The History as Patrimony of Mankind
I would like to detain me for an instant on which meaning the study of history
has history. Since the times of the school, I remember the definition of history
as tool for knowing and understanding the past of the man and with it avoiding
the committed errors. Also considering such conception in extreme measure as sustainable,
I think that it confine to give of the phenomenon history a purely
instrumental vision. With this, I intend to sustain that living in a world purely
turned to the technical aspect of our being it was inevitable that also in this
branch of the human knowledge a material finality was sought, in the specific,
the possibility to avoid the past errors. I have noticed the same deformation
for that that it concerns the study of literary, where it wants to reduce everything
to the grammatical and lexical knowledge of the literal work.

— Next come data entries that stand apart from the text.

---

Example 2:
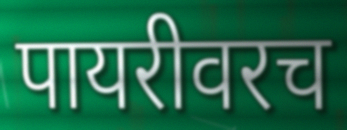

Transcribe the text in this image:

पायरीवरच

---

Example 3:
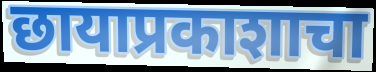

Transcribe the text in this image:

छायाप्रकाशाचा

Well, I would like to go against this stream. I would like to affirm the validity
of a historical study of the human past in its ontological aspect and not in its
finalism. Studying the history for studying the history has not to seem a contradiction.
As it can be affirmed to like reading a poetry of Leopardi or Wordsworth, so it
doesn't have to appear out of reality to say that the comprehension of a historical
period, at least for the little that can be gotten being neutral observatories
that have not lived it directly, can arouse equal feelings of satisfaction without
having to add nothing more to the activity in itself.

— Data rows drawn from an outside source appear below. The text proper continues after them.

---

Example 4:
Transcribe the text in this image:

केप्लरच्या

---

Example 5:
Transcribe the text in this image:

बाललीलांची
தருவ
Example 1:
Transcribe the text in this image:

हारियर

Certainly, there can be parallel motivations that can go from the personnel
one (passion, curiosity, pure thirst of knowledge) to the professional one (teaching,
research, publication) that, however, they would not have to darken the leading
essence of this humanistic science (I will subsequently explain to you this presumed
dichotomy) and that is to possess a really intrinsic value apart from everything
else this is to say to belong to the human thought. If my reflections can seem
you obscure, I will look for explaining them better. Being philosophy, par excellence,
the subject that studies the transcendent being of the man it is undeniable that
the human being is not only spirit. The presence of material and spiritual essence
in us is also by now undeniable (except for the tireless supporters of the materialism,
with its deleterious degenerations also in historical field). Well, if we understand
this there has to be a discipline that is dealt with our terrestrial part and
I believe that it can be sought afr in history. And here it returns in game the
definition that I have given few above: humanistic science. Science because bearer
of its own canons and its own unshakable dogmas (fixity of the events, publicity
and universality of the results), but contemporarily humanistic because history
does not pretend to be only one (that of the winners, according to a modern stereotype).
It can be interpreted, criticized, submitted to more or less ample revisions.

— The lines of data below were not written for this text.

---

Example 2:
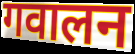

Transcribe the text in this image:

गवालन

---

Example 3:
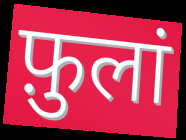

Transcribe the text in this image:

फ़ुलां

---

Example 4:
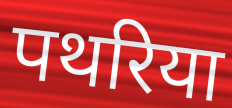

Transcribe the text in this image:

पथरिया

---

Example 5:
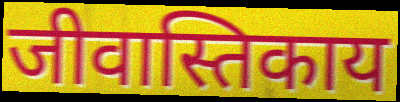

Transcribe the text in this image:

जीवास्तिकाय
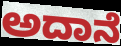
ಅದಾನೆ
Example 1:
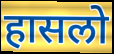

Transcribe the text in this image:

हासलो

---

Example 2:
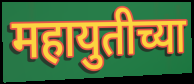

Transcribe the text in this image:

महायुतीच्या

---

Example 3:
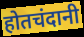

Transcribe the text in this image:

होतचंदानी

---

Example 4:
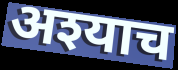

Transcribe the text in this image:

अश्याच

Also in front of the finished fact, whatever it is, from the battle to the betrayal,
from the discovery to the pestilences, each of us can give an own version of it,
seeking the reasons of it and really in the moment in which we believe of having
found them, here there someone that takes up completely opposite positions. In
conclusion, you could ask indeed if the history can serve to avoid our past errors
or also to any other thing.
And I would respond: and the philosophy, the poetry, the painting, the sculpture,
the song, the writing itself? Do they have a vae for themselves? Yes. It is not
an absolute answer, but related to my person. All the arts (or humanistic sciences
if you use this definition) are the reflex of the human doubleness and they have
as such an inestimable value. History is the attempt to understand what the man,
understood as mortal being, has completed during his existence on the Earth and
if it is true that the human actions are not anything else other than the reflex
of spiritual side that there is in us, here that the history will become a kind
of collective psychoanalysis to the search of the Ich of the humanity. If this
seems you a too great expectation for the subject, I won't try to convince you
over, it always remains the fact that with all the attempts that have been done
to forget some periods of our existence as conscious race, we have always returned
on our footsteps, picking up every shred of memory and transforming it in a precious
wedge of that large puzzles that is the past. Grant me a last word. In the title,
you have read tt the history is patrimony of the man. Not in the sense that the
history (existence) is our only peculiarity. Even ours dear, old and sick Earth
possesses one of it. Contrarily, I intended to say that it is a value for the
human being, part of what it makes him such. Nobody can deny being what it is
and what he completes; therefore, the man is synthesized in the transcendent one
and in the immanent one, in philosophy and history.